The competition, which was launched on Monday at the Malteenoes Sports Club (MSC) pavilion, has nine confirmed teams, inclusive of a team from Queen’s College and the Ladies A squad. The DCC ‘B’ team is yet to confirm their participation in the tournament.
The competition will be twofold – with the first part being a round robin format for the Brainstreet Shield while in the second part will see the four top teams playing the knockout version for the Brainstreet Cup.
A player must be born on or after September 1, 1998 to be eligible to participate in the competition.
The tournament will be one with a difference since it is structured like those in the English League system.
Mark Harper who gave an overview of the tournament said that the tournament is very significant for the development of young cricketers. Harper made special mention of Tagnarine Chanderpaul, a product of the Brainstreet under-15 tournament.

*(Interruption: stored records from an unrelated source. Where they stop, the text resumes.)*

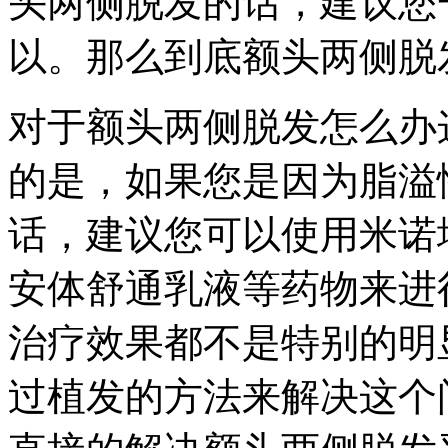
头两侧脱发的话，建议您
以。那么到底额头两侧脱
对于额头两侧脱发怎么办
的是，如果您是因为脂溢
话，建议您可以使用米诺
安体舒通乳液等药物来进
治疗效果都不是特别的明
过植发的方法来解决这个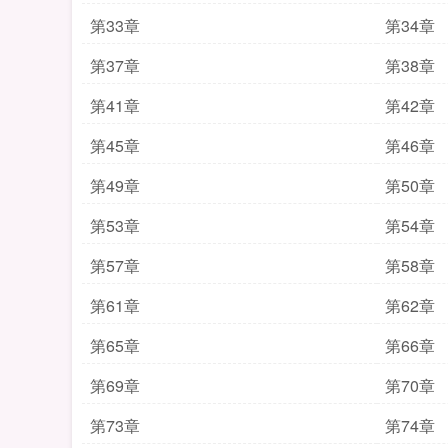
第33章
第34章
第37章
第38章
第41章
第42章
第45章
第46章
第49章
第50章
第53章
第54章
第57章
第58章
第61章
第62章
第65章
第66章
第69章
第70章
第73章
第74章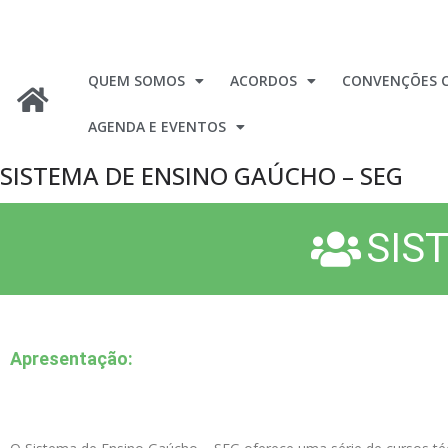
QUEM SOMOS
ACORDOS
CONVENÇÕES C
AGENDA E EVENTOS
SISTEMA DE ENSINO GAÚCHO – SEG
SIS
Apresentação: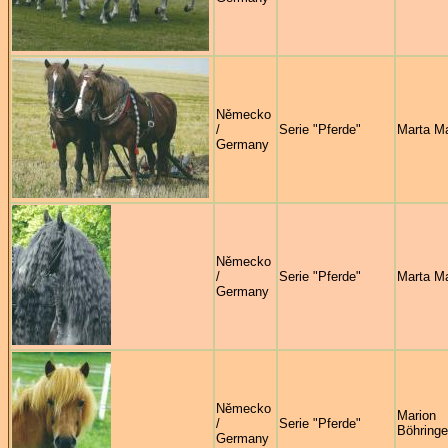
Německo
/
Serie "Pferde"
Marta M
Germany
Německo
/
Serie "Pferde"
Marta M
Germany
Německo
Marion
/
Serie "Pferde"
Böhringe
Germany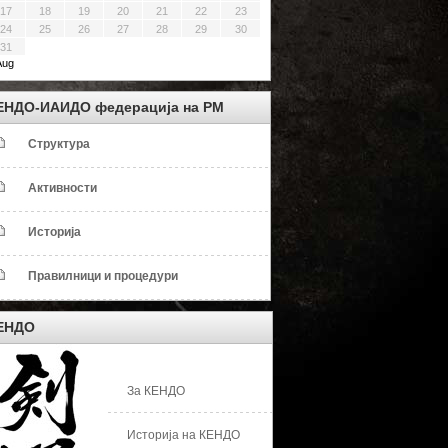
17
18
19
20
21
22
23
24
25
26
27
28
29
30
31
Aug
ЕНДО-ИАИДО федерација на РМ
Структура
Активности
Историја
Правилници и процедури
ЕНДО
За КЕНДО
Историја на КЕНДО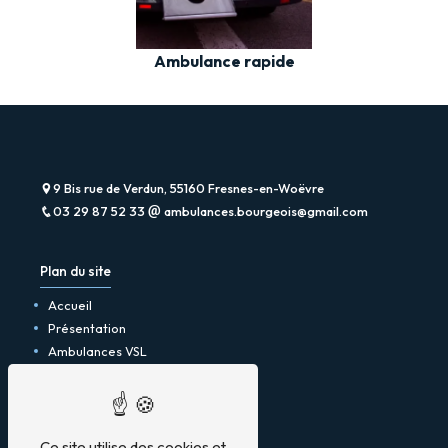
Ambulance rapide
9 Bis rue de Verdun, 55160 Fresnes-en-Woëvre
03 29 87 52 33
ambulances.bourgeois@gmail.com
Plan du site
Accueil
Présentation
Ambulances VSL
Taxi
Contact
Mentions légales
Ce site utilise des cookies et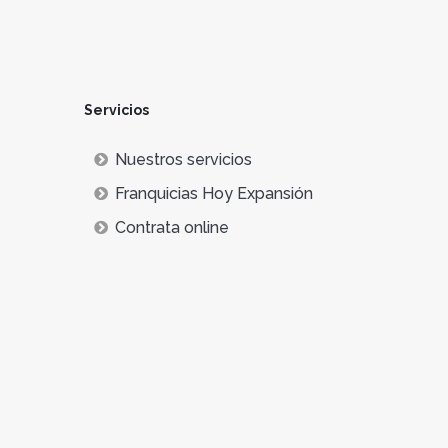
Servicios
Nuestros servicios
Franquicias Hoy Expansión
Contrata online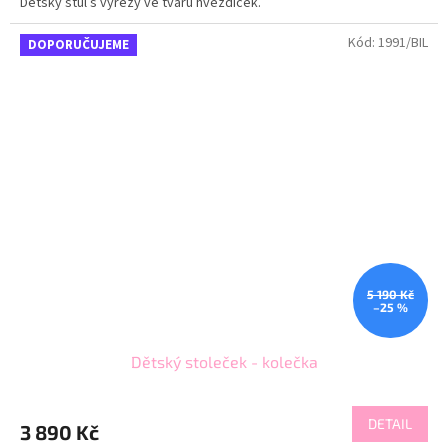
Dětský stůl s výřezy ve tvaru hvězdiček.
Kód:
1991/BIL
DOPORUČUJEME
5 190 Kč
–25 %
Dětský stoleček - kolečka
DETAIL
3 890 Kč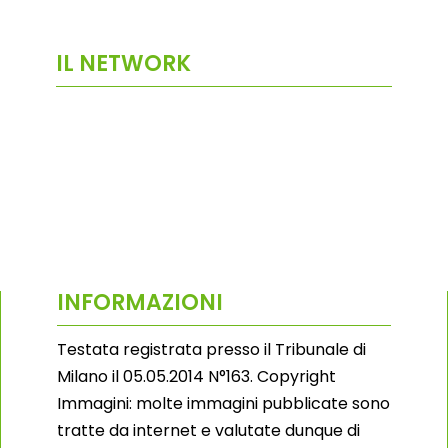
IL NETWORK
INFORMAZIONI
Testata registrata presso il Tribunale di
Milano il 05.05.2014 N°163. Copyright
Immagini: molte immagini pubblicate sono
tratte da internet e valutate dunque di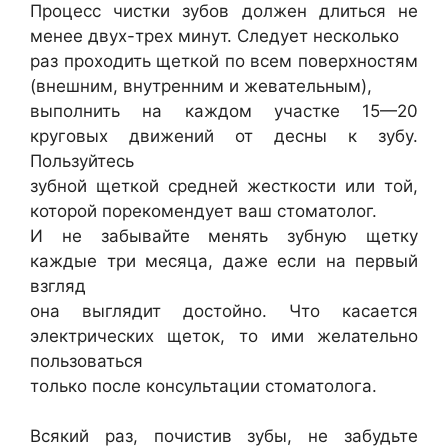
Процесс чистки зубов должен длиться не
менее двух-трех минут. Следует несколько
раз проходить щеткой по всем поверхностям
(внешним, внутренним и жевательным),
выполнить на каждом участке 15—20
круговых движений от десны к зубу.
Пользуйтесь
зубной щеткой средней жесткости или той,
которой порекомендует ваш стоматолог.
И не забывайте менять зубную щетку
каждые три месяца, даже если на первый
взгляд
она выглядит достойно. Что касается
электрических щеток, то ими желательно
пользоваться
только после консультации стоматолога.
Всякий раз, почистив зубы, не забудьте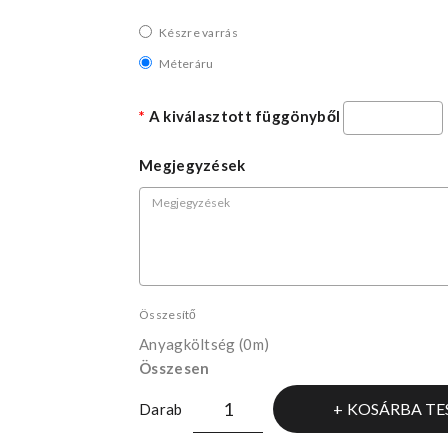
Készre varrás
Méteráru
A kiválasztott függönyből
Megjegyzések
Összesítő
Anyagköltség
(0m)
Összesen
KOSÁRBA TE
Darab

Harper stated that games will start at 09:30h and although it’s a one-day match, 100 overs must be bowled with the team batting first having up to 55 overs to bat while the team batting second will bat for 45 overs.
“If the first team is dismissed in less than 55 overs the second team will have their 45 plus whatever number of the 55 the first team failed to use up. The first team could also declare and this format, which places the emphasis on winning and has bonus points, should force captains and teams to think more since they will not be able to just go out and set defensive fields and play for a draw,” Harper said.

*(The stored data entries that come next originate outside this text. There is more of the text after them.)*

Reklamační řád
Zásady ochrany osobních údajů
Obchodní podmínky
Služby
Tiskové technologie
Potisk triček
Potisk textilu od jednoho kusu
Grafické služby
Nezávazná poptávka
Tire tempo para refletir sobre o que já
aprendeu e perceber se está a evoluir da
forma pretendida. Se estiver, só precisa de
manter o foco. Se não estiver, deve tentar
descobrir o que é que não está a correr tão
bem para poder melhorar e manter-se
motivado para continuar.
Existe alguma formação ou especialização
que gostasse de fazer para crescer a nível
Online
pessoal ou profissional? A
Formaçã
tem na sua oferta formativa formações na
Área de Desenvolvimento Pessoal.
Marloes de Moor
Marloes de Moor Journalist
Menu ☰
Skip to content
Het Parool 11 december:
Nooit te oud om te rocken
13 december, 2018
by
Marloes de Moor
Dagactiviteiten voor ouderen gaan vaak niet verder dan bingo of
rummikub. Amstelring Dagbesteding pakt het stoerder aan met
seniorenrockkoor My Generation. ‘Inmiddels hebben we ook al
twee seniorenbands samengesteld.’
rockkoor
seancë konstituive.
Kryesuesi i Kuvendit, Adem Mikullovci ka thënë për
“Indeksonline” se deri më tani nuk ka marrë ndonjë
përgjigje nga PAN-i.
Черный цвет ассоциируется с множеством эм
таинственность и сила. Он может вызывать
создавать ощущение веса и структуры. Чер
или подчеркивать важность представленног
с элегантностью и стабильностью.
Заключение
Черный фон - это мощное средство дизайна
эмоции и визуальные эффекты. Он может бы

In an effort to produce fast bowlers at a time when the slow pitches and the quality of batsmanship against spin many times reduce pacers to mere spectators in matches locally, the GCA is continuing with their policy of mandating that 25 of the total number of overs bowled in an innings be done so by the ‘quickies’.

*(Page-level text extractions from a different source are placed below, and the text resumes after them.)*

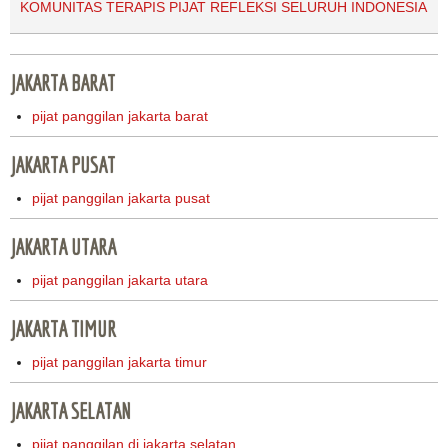
KOMUNITAS TERAPIS PIJAT REFLEKSI SELURUH INDONESIA
JAKARTA BARAT
pijat panggilan jakarta barat
JAKARTA PUSAT
pijat panggilan jakarta pusat
JAKARTA UTARA
pijat panggilan jakarta utara
JAKARTA TIMUR
pijat panggilan jakarta timur
JAKARTA SELATAN
pijat panggilan di jakarta selatan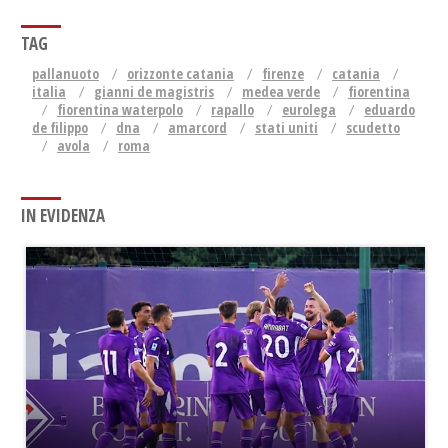
TAG
pallanuoto
orizzonte catania
firenze
catania
italia
gianni de magistris
medea verde
fiorentina
fiorentina waterpolo
rapallo
eurolega
eduardo
de filippo
dna
amarcord
stati uniti
scudetto
avola
roma
IN EVIDENZA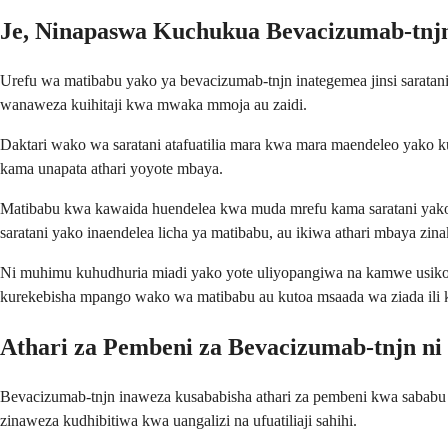
Je, Ninapaswa Kuchukua Bevacizumab-tn
Urefu wa matibabu yako ya bevacizumab-tnjn inategemea jinsi saratan
wanaweza kuihitaji kwa mwaka mmoja au zaidi.
Daktari wako wa saratani atafuatilia mara kwa mara maendeleo yako k
kama unapata athari yoyote mbaya.
Matibabu kwa kawaida huendelea kwa muda mrefu kama saratani yako 
saratani yako inaendelea licha ya matibabu, au ikiwa athari mbaya zi
Ni muhimu kuhudhuria miadi yako yote uliyopangiwa na kamwe usikom
kurekebisha mpango wako wa matibabu au kutoa msaada wa ziada ili k
Athari za Pembeni za Bevacizumab-tnjn ni 
Bevacizumab-tnjn inaweza kusababisha athari za pembeni kwa sababu h
zinaweza kudhibitiwa kwa uangalizi na ufuatiliaji sahihi.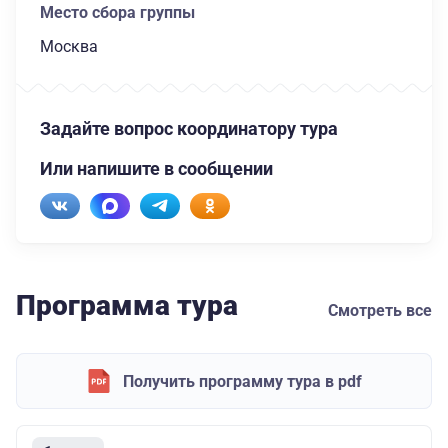
Место сбора группы
Москва
Задайте вопрос координатору тура
Или напишите в сообщении
Программа тура
Смотреть все
Получить программу тура в pdf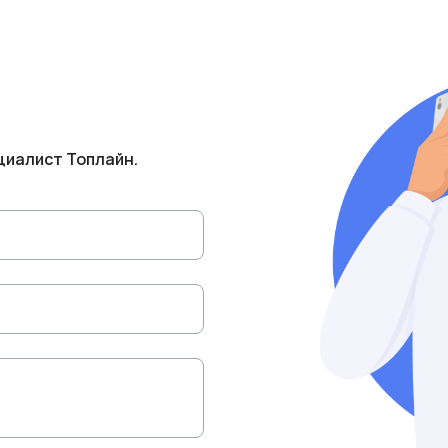
циалист Топлайн.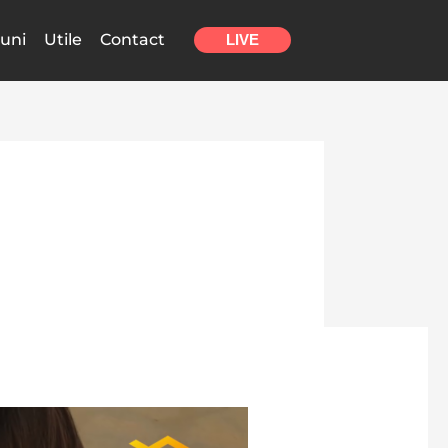
uni
Utile
Contact
LIVE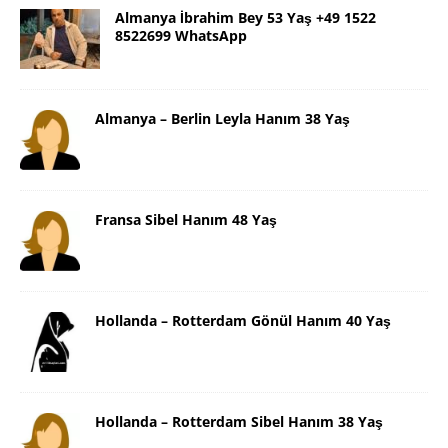
Almanya İbrahim Bey 53 Yaş +49 1522
8522699 WhatsApp
Almanya – Berlin Leyla Hanım 38 Yaş
Fransa Sibel Hanım 48 Yaş
Hollanda – Rotterdam Gönül Hanım 40 Yaş
Hollanda – Rotterdam Sibel Hanım 38 Yaş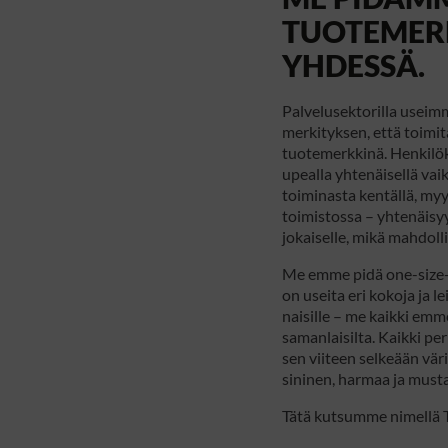
TUOTEMER
YHDESSÄ.
Palvelusektorilla useim
merkityksen, että toimi
tuotemerkkinä. Henkilök
upealla yhtenäisellä vaik
toiminasta kentällä, myy
toimistossa – yhtenäisyys
jokaiselle, mikä mahdoll
Me emme pidä one-size-fi
on useita eri kokoja ja l
naisille – me kaikki emm
samanlaisilta. Kaikki p
sen viiteen selkeään vär
sininen, harmaa ja musta
Tätä kutsumme nimellä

Meanwhile, according to the playing conditions – one bonus point shall be awarded when a team reaches 100 runs and an additional point will be awarded for every 25 runs scored up to 200 runs. A team can earn a maximum of five batting points.
“Extra batting points are designed to give teams the opportunity to gain maximum batting points when chasing a target below 200 runs while batting second. However, the team has to win the match to be awarded extra batting points. If the team batting first is dismissed for less than 200 runs, then the team batting second can also earn batting points based on the number of wickets that the team keeps intact in achieving victory to allow it to gain the maximum of five batting points. Every two wickets intact will earn one extra batting point – an addition to batting points gained for reaching 100 runs and every 25 runs thereafter to a maximum of five points total.”
On the other hand, one bonus point shall be awarded for every two wickets taken. A team can earn a maximum of five bowling bonus points.
Further a team refusing to play or to complete a match shall be considered to have withdrawn from the competition and shall forfeit all prize monies due to the team and all individual awards due to the members of the team for that competition.
Also, if a team withdraws from a league competition where points are accrued, any match played by that team shall be deemed null and void. Any team refusing to play or to complete a match will be required to pay a fee of $15,000 to enter the next GCA competition that it wishes to play.
Any team that gives another a ‘walkover’ or concedes a match before it is completed will be required to pay $15,000 to enter the next GCA under-19 division competition.
For every victory a team can earn 10 points in addition to the bonus points; there will be five points if the game is tied (scores tied irrespective of the number of wickets taken/lost) and two points if the game is drawn.
Meanwhile, Brain Street’s CEO Lance Hinds disclosed that his company is happy to be associated with the GCA and said its primary drive is to help increase and improve the standard of GCA’s cricket.
GCA President Roger Harper thanked Brain Street for their continued support and investment in young people. The former West Indies all-rounder reminded that Brainstreet cares about developing minds, adding that the he looks forward to seeing the players exceed the standard of last year’s tournament.
Shawn Massiah, GCA Competitions Committee Chairman, informed that in the opening round will see Everest facing GCC at Everest, DCC ‘A’ taking on DCC ‘B’ at MYO, TSC battling GYO at GYO, GNIC taking on MSC at GNIC and the Ladies squad opposing Queen’s College at YMCA.
Massiah stated if DCC ‘B’ fails to confirm their participation in the tournament, each team that is slated to play against DCC ‘B’ will draw the bye.